**Work required**
Determine the number of lines of the records below that include "left". Respond with the number and no other text.

**Exercise input**
-- Opening Marker --

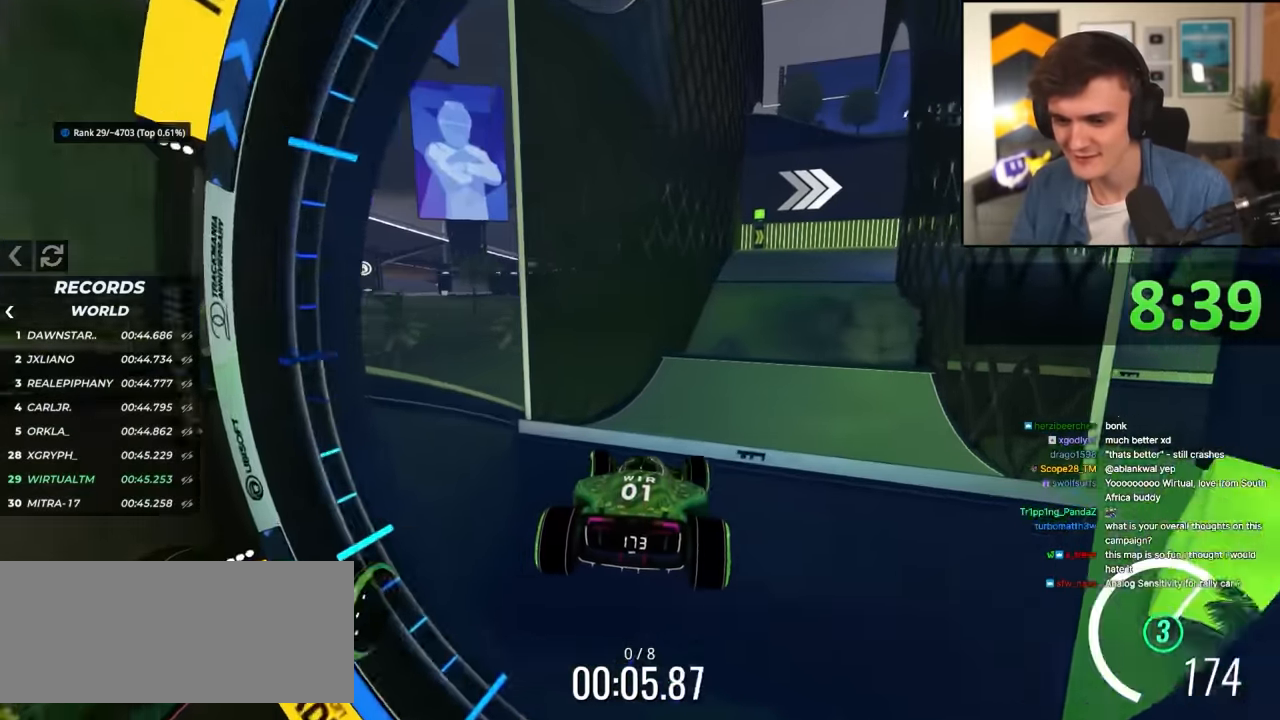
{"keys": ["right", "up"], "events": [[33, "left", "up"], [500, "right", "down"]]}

-- Closing Marker --
-- Opening Marker --

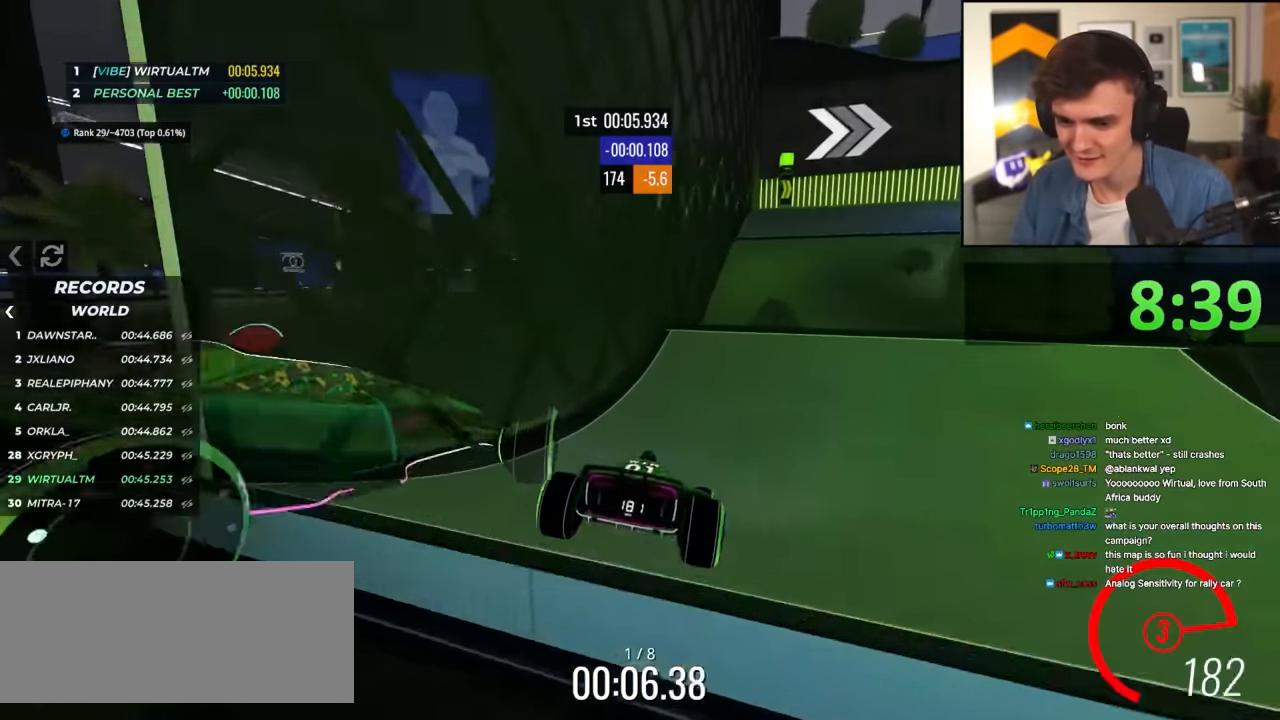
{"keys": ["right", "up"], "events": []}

-- Closing Marker --
-- Opening Marker --

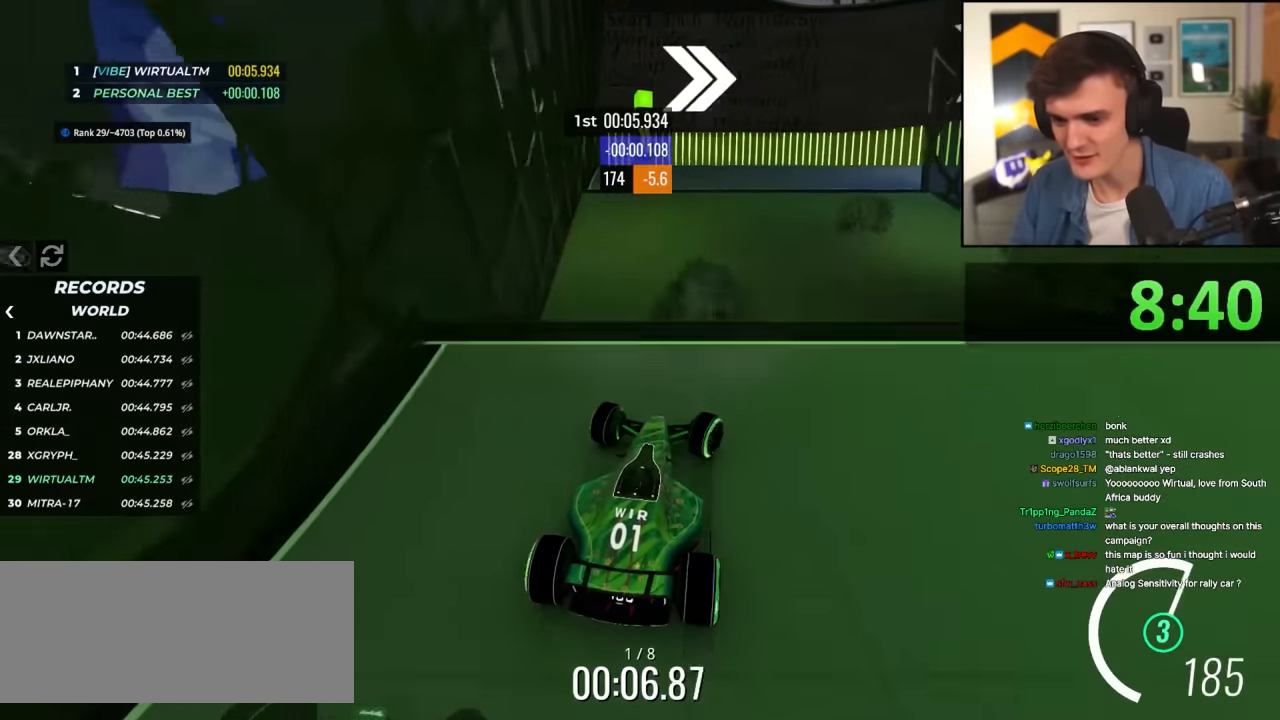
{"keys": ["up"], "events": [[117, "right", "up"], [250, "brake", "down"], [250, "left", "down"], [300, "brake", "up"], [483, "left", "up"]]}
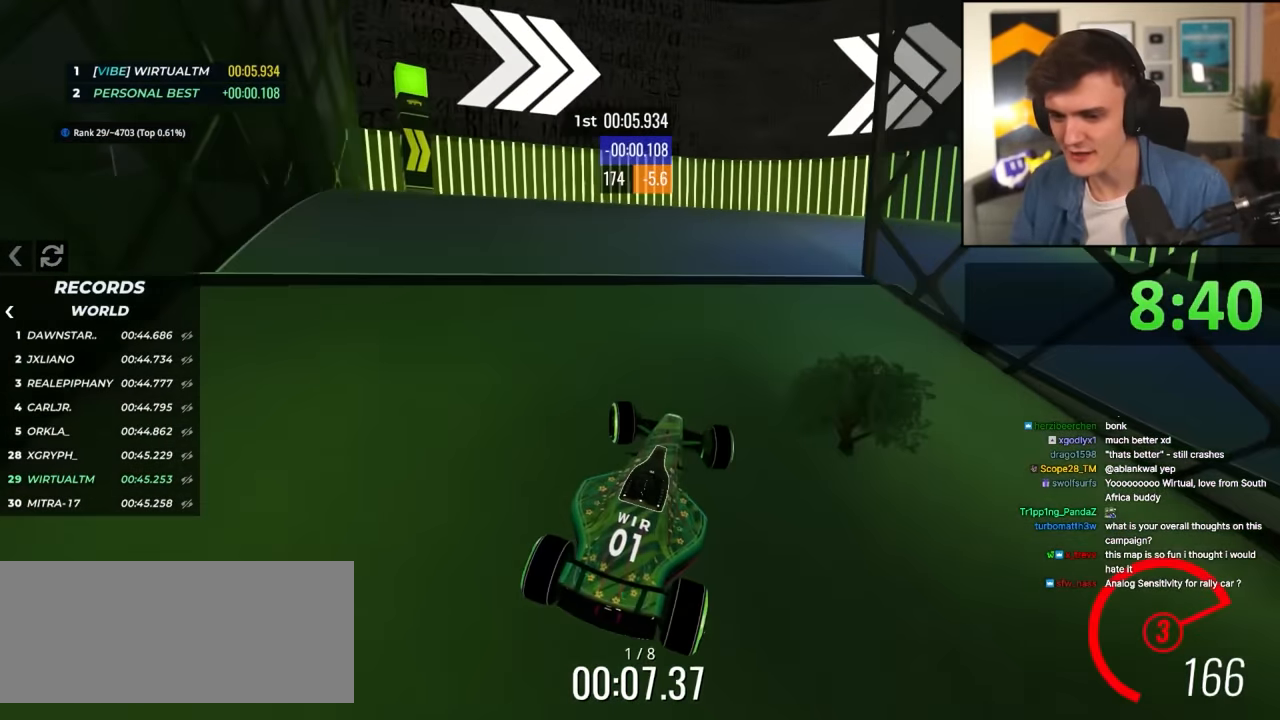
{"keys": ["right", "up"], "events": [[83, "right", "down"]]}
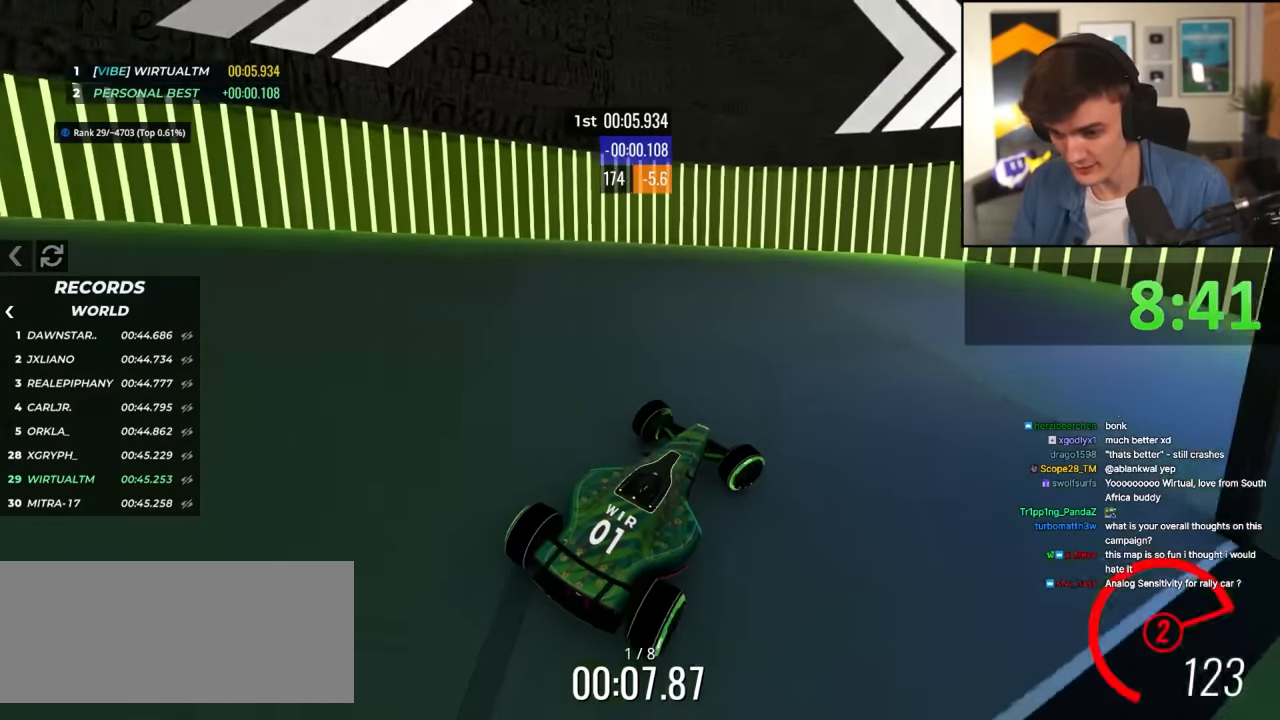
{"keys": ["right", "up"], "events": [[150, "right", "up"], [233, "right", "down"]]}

-- Closing Marker --

**Answer to this task**
2